→ **TRY IT**: Find each of the rows below that contains the word "conveyed" and copy those rows in full. Case counts.
**** RECORDS FOR THE EXERCISE
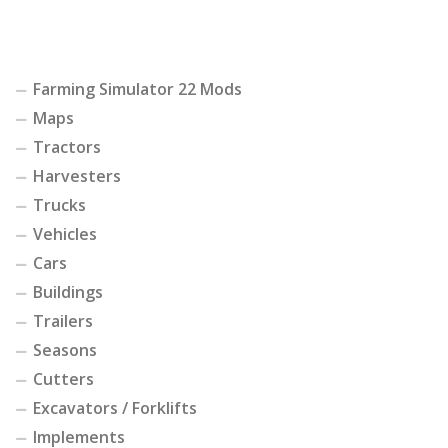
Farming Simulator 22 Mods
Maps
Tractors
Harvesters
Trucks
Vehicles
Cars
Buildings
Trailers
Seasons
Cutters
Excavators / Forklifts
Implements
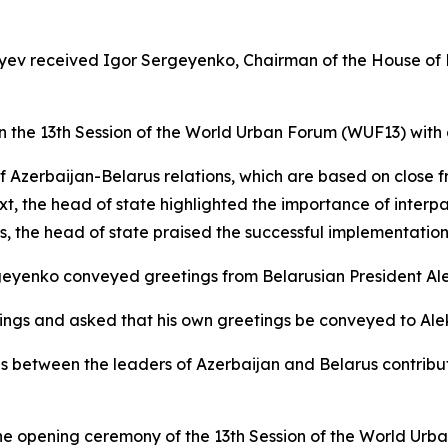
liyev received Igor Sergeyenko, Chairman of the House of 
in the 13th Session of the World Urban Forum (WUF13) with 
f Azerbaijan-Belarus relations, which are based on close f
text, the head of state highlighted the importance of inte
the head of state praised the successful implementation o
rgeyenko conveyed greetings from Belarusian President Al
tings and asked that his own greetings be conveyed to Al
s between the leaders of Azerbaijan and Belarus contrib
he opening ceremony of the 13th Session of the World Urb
********
→ **RESULT FOR THIS EXERCISE**:
rgeyenko conveyed greetings from Belarusian President Al
tings and asked that his own greetings be conveyed to Al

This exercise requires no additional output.